Setelah dilakukan kajian terhadap persoalan ini, nyatalah bahwa tidak ada nash baik dalam al-Qur’an mapun as-Sunnah, juga Ijma’ sahabat dan Qiyas yang menunjukkan bahwa Allah menetapkan calon pasangan seseorang. Bahkan nash-nash yang ada menunjukkan bahwa persoalan ini adalah masalah mu’amalah biasa yang berada dalam area yang dikuasai manusia. Artinya persoalan menentukan pasangan hidup adalah hal yang bersifat pilihan, yang manusia bertanggung jawab di dalamnya dan dihisab atasnya. Dalil yang menunjukkan bahwa menentukan pasangan hidup adalah pilihan manusia adalah:

Maka kawinilah wanita-wanita (lain) yang kamu senangi : dua, tiga atau empat (An-Nisa;4).

Lafadz ( فَانْكِحُوْا مَا طَابَ لَكُمْ ) begitu jelas menunjukkan bahwa setiap Muslim dipersilahkan memilih calon istrinya. Alasannya, ketika Allah memubahkan untuk menikahi wanita-wanita yang ( طَابَ ) (manis, enak, lezat, menyenangkan) bagi mereka, dan tidak mencela lelaki yang tidak mau menikahi wanita karena merasa kurang mantap, baik karena fisik maupun sifatnya, ini semua menunjukkan bahwa persoalan ini adalah persoalan pilihan ( اخْتِيَارِيٌّ ) bukan Qadha’.
Dalil lain yang mendukung adalah kenyataan bahwa syara’ memberikan hak menentukan calon suami sebagai hak penuh kaum wanita, yang tidak boleh ada intervensi dari siapapun meski itu ayah, ibu, paman, musyrif, atau khalifah sekalipun.

Tugas Anda |
• a. Terjemahkan ke dalam bahasa Inggris kalimat dari kutipan teks ini: "Artinya persoalan menentukan pasangan hidup adalah hal yang bersifat pilihan, yang manusia bertanggung jawab di dalamnya dan dihisab atasnya."
• b. Ringkas paragraf kutipan teks yang diawali "Setelah dilakukan kajian terhadap persoalan ini" menjadi dua kalimat tanpa menghilangkan fakta utamanya.
• c. Salin ulang tanpa perubahan bagian kutipan teks mulai dari "Lafadz ( فَانْكِحُوْا" sampai "اخْتِيَارِيٌّ ) bukan Qadha’.".
Baris-baris berikut adalah bahan tersendiri yang tidak berkaitan dengan kutipan teks.

Isi Data |
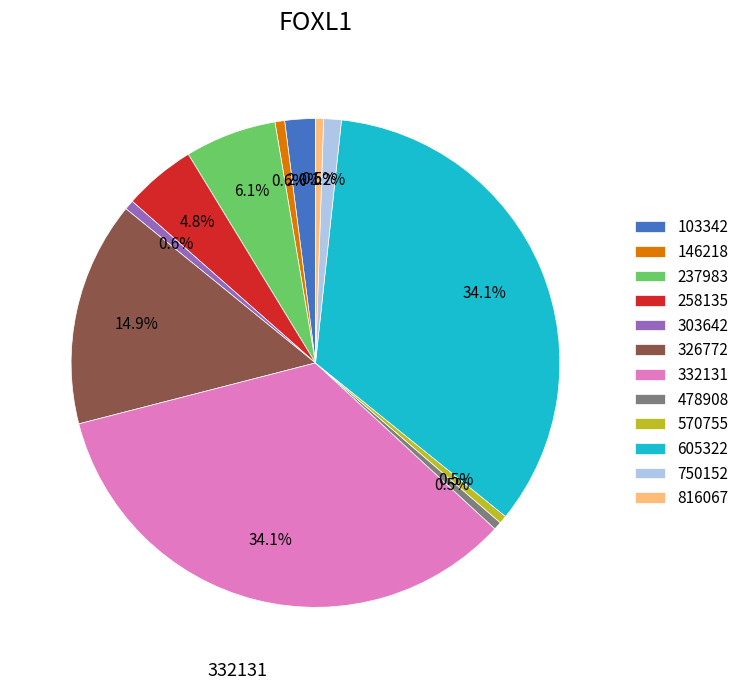

What percentage is NOT represented by 750152?

98.8%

Jawaban Tiap Tugas |
• a. This means that determining one's life partner is a matter of choice, for which humans are responsible and for which they will be held to account.

• b. Kajian atas persoalan ini menunjukkan bahwa tidak ada nash dalam al-Qur’an, as-Sunnah, Ijma’ sahabat, maupun Qiyas yang menyatakan Allah menetapkan calon pasangan seseorang. Nash yang ada justru menunjukkan bahwa hal ini merupakan masalah mu’amalah biasa dalam area yang dikuasai manusia, sehingga menentukan pasangan hidup adalah pilihan yang menjadi tanggung jawab manusia dan akan dihisab.

• c.
Lafadz ( فَانْكِحُوْا مَا طَابَ لَكُمْ ) begitu jelas menunjukkan bahwa setiap Muslim dipersilahkan memilih calon istrinya. Alasannya, ketika Allah memubahkan untuk menikahi wanita-wanita yang ( طَابَ ) (manis, enak, lezat, menyenangkan) bagi mereka, dan tidak mencela lelaki yang tidak mau menikahi wanita karena merasa kurang mantap, baik karena fisik maupun sifatnya, ini semua menunjukkan bahwa persoalan ini adalah persoalan pilihan ( اخْتِيَارِيٌّ ) bukan Qadha’.